Work instruction: Reproduce the listing below, swapping every occurrence of "pie chart" for "pie graph". Leave everything else as it stands.
══════
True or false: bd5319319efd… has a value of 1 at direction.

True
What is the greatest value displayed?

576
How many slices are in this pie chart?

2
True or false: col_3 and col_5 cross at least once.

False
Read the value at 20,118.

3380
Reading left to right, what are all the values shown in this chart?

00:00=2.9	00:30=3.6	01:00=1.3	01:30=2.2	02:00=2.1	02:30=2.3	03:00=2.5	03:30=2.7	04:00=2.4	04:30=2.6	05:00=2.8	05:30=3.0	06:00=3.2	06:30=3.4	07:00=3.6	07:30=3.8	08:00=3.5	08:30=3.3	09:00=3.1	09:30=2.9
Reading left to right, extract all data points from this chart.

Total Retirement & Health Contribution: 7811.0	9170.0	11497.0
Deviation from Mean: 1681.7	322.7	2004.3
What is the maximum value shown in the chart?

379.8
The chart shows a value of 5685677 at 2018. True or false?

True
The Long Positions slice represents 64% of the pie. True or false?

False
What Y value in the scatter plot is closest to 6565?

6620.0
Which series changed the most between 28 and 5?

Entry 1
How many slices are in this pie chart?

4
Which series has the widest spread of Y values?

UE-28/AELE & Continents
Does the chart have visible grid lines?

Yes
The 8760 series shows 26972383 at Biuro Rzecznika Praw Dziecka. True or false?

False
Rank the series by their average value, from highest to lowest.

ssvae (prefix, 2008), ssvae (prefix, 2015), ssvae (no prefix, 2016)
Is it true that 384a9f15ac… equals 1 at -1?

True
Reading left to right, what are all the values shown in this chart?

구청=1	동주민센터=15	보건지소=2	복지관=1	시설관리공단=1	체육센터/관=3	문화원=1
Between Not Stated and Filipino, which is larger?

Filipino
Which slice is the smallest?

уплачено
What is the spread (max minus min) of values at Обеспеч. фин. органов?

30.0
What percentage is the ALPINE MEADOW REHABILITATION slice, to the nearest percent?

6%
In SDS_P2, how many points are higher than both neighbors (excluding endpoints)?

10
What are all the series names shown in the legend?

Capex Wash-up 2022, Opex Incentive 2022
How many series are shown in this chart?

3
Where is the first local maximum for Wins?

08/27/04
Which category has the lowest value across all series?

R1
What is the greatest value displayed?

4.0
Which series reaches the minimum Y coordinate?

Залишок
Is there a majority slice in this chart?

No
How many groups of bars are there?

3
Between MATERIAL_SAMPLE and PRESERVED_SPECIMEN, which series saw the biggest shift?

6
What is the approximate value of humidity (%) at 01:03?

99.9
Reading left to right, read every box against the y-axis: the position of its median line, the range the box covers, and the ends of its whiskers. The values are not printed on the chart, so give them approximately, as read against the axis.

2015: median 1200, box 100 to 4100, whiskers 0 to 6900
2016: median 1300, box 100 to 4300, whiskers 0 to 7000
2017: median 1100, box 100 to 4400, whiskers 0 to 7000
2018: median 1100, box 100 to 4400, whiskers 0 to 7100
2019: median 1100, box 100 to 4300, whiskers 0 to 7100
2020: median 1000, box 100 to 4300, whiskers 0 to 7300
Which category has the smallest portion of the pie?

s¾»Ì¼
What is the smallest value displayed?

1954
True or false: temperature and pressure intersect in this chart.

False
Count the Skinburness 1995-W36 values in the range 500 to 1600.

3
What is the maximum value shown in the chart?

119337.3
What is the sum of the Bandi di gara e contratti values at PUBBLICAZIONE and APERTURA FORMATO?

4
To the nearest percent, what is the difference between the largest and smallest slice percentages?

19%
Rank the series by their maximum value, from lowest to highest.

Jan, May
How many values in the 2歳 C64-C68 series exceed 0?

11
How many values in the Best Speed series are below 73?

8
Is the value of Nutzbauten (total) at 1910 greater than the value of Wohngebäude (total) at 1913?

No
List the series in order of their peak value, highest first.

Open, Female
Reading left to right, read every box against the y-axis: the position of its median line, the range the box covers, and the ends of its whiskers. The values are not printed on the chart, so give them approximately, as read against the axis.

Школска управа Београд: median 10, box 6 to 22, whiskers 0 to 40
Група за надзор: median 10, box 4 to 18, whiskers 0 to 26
══════
Response to the exercise:
True or false: bd5319319efd… has a value of 1 at direction.

True
What is the greatest value displayed?

576
How many slices are in this pie graph?

2
True or false: col_3 and col_5 cross at least once.

False
Read the value at 20,118.

3380
Reading left to right, what are all the values shown in this chart?

00:00=2.9	00:30=3.6	01:00=1.3	01:30=2.2	02:00=2.1	02:30=2.3	03:00=2.5	03:30=2.7	04:00=2.4	04:30=2.6	05:00=2.8	05:30=3.0	06:00=3.2	06:30=3.4	07:00=3.6	07:30=3.8	08:00=3.5	08:30=3.3	09:00=3.1	09:30=2.9
Reading left to right, extract all data points from this chart.

Total Retirement & Health Contribution: 7811.0	9170.0	11497.0
Deviation from Mean: 1681.7	322.7	2004.3
What is the maximum value shown in the chart?

379.8
The chart shows a value of 5685677 at 2018. True or false?

True
The Long Positions slice represents 64% of the pie. True or false?

False
What Y value in the scatter plot is closest to 6565?

6620.0
Which series changed the most between 28 and 5?

Entry 1
How many slices are in this pie graph?

4
Which series has the widest spread of Y values?

UE-28/AELE & Continents
Does the chart have visible grid lines?

Yes
The 8760 series shows 26972383 at Biuro Rzecznika Praw Dziecka. True or false?

False
Rank the series by their average value, from highest to lowest.

ssvae (prefix, 2008), ssvae (prefix, 2015), ssvae (no prefix, 2016)
Is it true that 384a9f15ac… equals 1 at -1?

True
Reading left to right, what are all the values shown in this chart?

구청=1	동주민센터=15	보건지소=2	복지관=1	시설관리공단=1	체육센터/관=3	문화원=1
Between Not Stated and Filipino, which is larger?

Filipino
Which slice is the smallest?

уплачено
What is the spread (max minus min) of values at Обеспеч. фин. органов?

30.0
What percentage is the ALPINE MEADOW REHABILITATION slice, to the nearest percent?

6%
In SDS_P2, how many points are higher than both neighbors (excluding endpoints)?

10
What are all the series names shown in the legend?

Capex Wash-up 2022, Opex Incentive 2022
How many series are shown in this chart?

3
Where is the first local maximum for Wins?

08/27/04
Which category has the lowest value across all series?

R1
What is the greatest value displayed?

4.0
Which series reaches the minimum Y coordinate?

Залишок
Is there a majority slice in this chart?

No
How many groups of bars are there?

3
Between MATERIAL_SAMPLE and PRESERVED_SPECIMEN, which series saw the biggest shift?

6
What is the approximate value of humidity (%) at 01:03?

99.9
Reading left to right, read every box against the y-axis: the position of its median line, the range the box covers, and the ends of its whiskers. The values are not printed on the chart, so give them approximately, as read against the axis.

2015: median 1200, box 100 to 4100, whiskers 0 to 6900
2016: median 1300, box 100 to 4300, whiskers 0 to 7000
2017: median 1100, box 100 to 4400, whiskers 0 to 7000
2018: median 1100, box 100 to 4400, whiskers 0 to 7100
2019: median 1100, box 100 to 4300, whiskers 0 to 7100
2020: median 1000, box 100 to 4300, whiskers 0 to 7300
Which category has the smallest portion of the pie?

s¾»Ì¼
What is the smallest value displayed?

1954
True or false: temperature and pressure intersect in this chart.

False
Count the Skinburness 1995-W36 values in the range 500 to 1600.

3
What is the maximum value shown in the chart?

119337.3
What is the sum of the Bandi di gara e contratti values at PUBBLICAZIONE and APERTURA FORMATO?

4
To the nearest percent, what is the difference between the largest and smallest slice percentages?

19%
Rank the series by their maximum value, from lowest to highest.

Jan, May
How many values in the 2歳 C64-C68 series exceed 0?

11
How many values in the Best Speed series are below 73?

8
Is the value of Nutzbauten (total) at 1910 greater than the value of Wohngebäude (total) at 1913?

No
List the series in order of their peak value, highest first.

Open, Female
Reading left to right, read every box against the y-axis: the position of its median line, the range the box covers, and the ends of its whiskers. The values are not printed on the chart, so give them approximately, as read against the axis.

Школска управа Београд: median 10, box 6 to 22, whiskers 0 to 40
Група за надзор: median 10, box 4 to 18, whiskers 0 to 26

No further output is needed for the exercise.